Азамат недоумённо поглаживает его по голове.

— Да, но я же не договорил! — вспоминает вдруг Кир, отскакивая обратно. — Нам там показывали разные отделения, на которые можно потом попасть. Конечно, я с пятого на десятое понимаю на всеобщем, но там было одно такое, что без слов понятно. Называется… э — э… пластическая хирургия, во! Па, ты себе даже не представляешь, что они там делают!

— Немножко представляю, — ухмыляется Азамат. — Лиза меня просвещала в этом отношении.

— Да? — удивляется Кир. — А почему тогда ты до сих пор не обратился?

— Ну, понимаешь, — смущается Азамат, — сначала мне не очень верилось, что действительно можно что — то сделать. Лиза мне предлагала, ещё на Гарнете, но… Это теперь я знаю, на что способна земная медицина, а тогда боялся только ухудшить. После же стало не до того, тут вон на полмесяца полгода собирались приехать, а лечение займёт намного дольше, насколько я понимаю.

— Ну ладно, но ты уже здесь, — встреваю я. — И я думаю, Старейшины не обидятся, если ты немножко задержишься по такому поводу. Пусть не всё, но хоть что — нибудь можно сделать.

— Да ты знаешь, — неуверенно начинат Азамат, — с одной стороны, я привык уже, а с другой… Не все же красивые. Есть на Муданге и другие люди со шрамами, которым повезло меньше, чем мне. Мне кажется, им несколько легче живётся от того, что есть я, и я такой, как я есть, и я Император.

— Это тебя маршал так вдохновил, что ли? — спрашиваю я, не зная, что и чувствовать.

— Он скорее окончательно меня убедил, так — то я давно уже об этом думаю. Но сама посуди, нельзя же избавиться от стереотипа, если постоянно ему следовать. И потом, это ведь не болезнь, со мной ничего плохого не случится от того, что я не сведу шрамы окончательно, и мне это ничем не мешает. Так что, если тебя, Лиза, это не очень смущает…
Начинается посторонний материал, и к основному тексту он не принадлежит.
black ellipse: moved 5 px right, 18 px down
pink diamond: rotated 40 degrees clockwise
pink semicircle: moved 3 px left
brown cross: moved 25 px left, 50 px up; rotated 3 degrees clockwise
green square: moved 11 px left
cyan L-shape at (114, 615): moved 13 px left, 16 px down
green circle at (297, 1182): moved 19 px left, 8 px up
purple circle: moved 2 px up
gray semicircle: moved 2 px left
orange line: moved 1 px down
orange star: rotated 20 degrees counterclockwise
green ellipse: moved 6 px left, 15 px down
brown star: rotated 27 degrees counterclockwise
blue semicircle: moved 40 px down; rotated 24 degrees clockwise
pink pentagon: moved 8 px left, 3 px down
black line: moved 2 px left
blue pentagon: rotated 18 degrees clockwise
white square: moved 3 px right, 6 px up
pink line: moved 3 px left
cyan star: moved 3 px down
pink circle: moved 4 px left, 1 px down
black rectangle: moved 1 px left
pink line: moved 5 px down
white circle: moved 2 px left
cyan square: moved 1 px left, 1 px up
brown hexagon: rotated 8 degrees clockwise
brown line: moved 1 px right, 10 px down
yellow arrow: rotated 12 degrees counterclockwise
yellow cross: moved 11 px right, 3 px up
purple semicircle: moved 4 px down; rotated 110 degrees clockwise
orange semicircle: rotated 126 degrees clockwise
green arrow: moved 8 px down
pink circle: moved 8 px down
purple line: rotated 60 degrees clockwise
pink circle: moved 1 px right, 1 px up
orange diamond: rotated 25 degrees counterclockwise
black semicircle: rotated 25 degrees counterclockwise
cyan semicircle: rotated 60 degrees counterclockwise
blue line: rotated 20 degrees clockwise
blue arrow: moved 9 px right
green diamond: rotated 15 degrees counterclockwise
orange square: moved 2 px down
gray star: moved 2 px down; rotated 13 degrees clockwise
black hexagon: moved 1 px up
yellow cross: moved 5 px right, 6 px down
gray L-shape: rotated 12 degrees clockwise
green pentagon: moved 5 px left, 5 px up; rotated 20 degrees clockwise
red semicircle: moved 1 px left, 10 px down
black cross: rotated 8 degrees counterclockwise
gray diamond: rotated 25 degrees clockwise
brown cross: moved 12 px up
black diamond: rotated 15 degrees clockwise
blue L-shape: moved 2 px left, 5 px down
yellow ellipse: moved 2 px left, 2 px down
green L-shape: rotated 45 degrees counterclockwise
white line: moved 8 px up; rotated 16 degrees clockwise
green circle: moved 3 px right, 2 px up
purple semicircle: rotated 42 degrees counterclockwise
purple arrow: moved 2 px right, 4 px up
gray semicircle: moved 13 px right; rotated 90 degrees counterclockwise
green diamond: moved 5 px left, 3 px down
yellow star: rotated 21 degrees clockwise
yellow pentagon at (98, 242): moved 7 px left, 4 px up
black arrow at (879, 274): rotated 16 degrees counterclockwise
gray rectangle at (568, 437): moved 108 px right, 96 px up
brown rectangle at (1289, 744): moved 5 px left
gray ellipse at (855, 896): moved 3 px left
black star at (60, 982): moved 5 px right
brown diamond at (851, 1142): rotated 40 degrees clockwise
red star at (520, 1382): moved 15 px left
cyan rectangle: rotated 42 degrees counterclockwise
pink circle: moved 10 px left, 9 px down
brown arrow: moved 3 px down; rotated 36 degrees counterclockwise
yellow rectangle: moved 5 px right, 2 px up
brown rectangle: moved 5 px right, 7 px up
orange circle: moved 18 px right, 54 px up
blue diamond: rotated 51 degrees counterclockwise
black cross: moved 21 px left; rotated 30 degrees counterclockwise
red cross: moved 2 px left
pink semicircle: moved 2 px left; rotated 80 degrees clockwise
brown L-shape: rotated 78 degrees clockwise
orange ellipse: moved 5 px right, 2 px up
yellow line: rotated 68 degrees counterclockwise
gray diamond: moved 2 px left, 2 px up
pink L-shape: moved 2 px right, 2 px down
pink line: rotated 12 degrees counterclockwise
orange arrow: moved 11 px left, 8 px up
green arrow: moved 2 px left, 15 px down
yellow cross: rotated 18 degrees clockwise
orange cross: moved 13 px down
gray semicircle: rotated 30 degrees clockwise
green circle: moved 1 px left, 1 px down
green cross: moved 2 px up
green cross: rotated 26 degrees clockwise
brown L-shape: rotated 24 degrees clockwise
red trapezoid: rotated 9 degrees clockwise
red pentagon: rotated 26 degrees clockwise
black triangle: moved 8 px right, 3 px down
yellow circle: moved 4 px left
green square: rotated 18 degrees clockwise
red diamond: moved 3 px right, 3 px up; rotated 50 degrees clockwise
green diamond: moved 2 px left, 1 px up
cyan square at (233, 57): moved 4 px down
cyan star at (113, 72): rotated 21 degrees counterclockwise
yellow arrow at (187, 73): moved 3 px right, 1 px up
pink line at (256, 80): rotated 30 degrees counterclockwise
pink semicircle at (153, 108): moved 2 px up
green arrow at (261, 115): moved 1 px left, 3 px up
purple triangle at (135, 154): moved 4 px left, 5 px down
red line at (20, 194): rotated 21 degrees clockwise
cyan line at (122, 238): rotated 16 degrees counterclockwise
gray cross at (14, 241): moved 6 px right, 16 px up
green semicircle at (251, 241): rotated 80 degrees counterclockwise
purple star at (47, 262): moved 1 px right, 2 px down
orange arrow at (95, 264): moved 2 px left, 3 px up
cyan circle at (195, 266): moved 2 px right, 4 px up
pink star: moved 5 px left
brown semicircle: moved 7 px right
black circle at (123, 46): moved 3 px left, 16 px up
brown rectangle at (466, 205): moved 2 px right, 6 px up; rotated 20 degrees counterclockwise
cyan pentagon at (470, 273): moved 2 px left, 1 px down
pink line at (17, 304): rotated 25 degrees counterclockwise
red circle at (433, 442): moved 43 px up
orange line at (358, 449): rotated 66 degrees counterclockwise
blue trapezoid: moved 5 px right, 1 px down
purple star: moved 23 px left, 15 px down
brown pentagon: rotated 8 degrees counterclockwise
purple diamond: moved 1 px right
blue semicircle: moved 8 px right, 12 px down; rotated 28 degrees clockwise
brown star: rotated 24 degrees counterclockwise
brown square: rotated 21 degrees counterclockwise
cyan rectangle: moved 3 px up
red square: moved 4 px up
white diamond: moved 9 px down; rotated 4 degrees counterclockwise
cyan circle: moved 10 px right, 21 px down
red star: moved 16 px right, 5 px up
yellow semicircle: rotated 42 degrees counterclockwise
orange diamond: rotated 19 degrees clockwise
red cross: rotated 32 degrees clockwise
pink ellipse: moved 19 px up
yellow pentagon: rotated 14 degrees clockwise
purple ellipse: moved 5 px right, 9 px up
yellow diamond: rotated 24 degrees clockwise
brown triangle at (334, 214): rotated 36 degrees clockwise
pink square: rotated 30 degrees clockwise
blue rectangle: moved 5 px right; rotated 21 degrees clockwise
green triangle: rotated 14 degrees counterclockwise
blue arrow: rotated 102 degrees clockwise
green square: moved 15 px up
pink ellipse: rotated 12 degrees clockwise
— Меня смущает, что ты на пляже в рубашке ходишь и боишься лишний раз кого — нибудь потрогать. Так что либо меняй отношение, либо внешность.

— А, ну, кстати, руки и грудь — то, может, и стоит долечить, тут ты права. Но, как ты говоришь, не обязательно же всё.

— Ну ладно, — пожимаю плечами. — Если тебя всё устраивает, пожалуйста. Мне — то, в общем, всё равно, есть у тебя шрамы или нет, лишь бы ты был с собой в мире.

— Вот и отлично, — Азамат приобнимает меня и целует в макушку.

Кир закатывает глаза.

— И этот человек ещё то — то имеет против татуировок.

— Мне немного страшновато, что тебе скажет Алтонгирел по этому поводу, — замечаю я.

— Алтонгирел предпочёл бы, чтобы я всегда был таким, как в двадцать лет, — отмахивается Азамат. — Не только во внешности, но и в характере и в глазах людей. А этому не бывать никогда, даже если меня вдвое омолодят. Я изменился и рад этому, и я не хочу меняться обратно. Алтонгирел, конечно, поскандалит, но в итоге он поймёт, на то он и духовник, в конце концов. И я не для того перевыбирал бормол, чтобы теперь тянуться к прошлому. Я сейчас лучше, чем был в двадцать пять, и моя жизнь мне нравится гораздо больше.